Extracted data entries:
┌────────

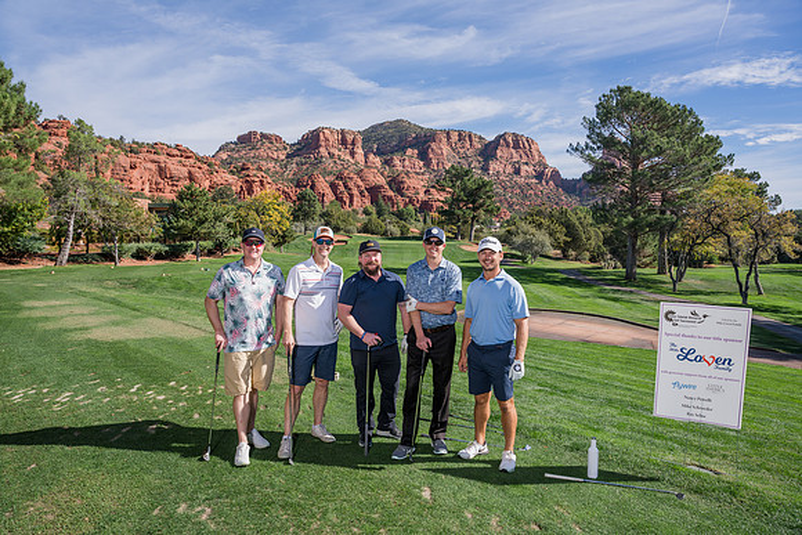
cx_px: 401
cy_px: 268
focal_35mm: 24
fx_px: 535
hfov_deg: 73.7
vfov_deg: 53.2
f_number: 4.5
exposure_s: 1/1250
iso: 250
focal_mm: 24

└────────
┌────────

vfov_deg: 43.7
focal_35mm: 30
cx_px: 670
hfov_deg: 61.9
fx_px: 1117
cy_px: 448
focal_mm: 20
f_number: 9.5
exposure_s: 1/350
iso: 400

└────────
┌────────

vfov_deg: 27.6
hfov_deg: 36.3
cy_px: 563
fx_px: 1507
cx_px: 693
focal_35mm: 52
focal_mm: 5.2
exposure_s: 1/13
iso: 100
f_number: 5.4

└────────

**Assignment:** What are the lines, exactly as written above, from the line with "hfov_deg: 73.7" to the line with "focal_mm: 24", both included? Output only those.

**Reply:**
hfov_deg: 73.7
vfov_deg: 53.2
f_number: 4.5
exposure_s: 1/1250
iso: 250
focal_mm: 24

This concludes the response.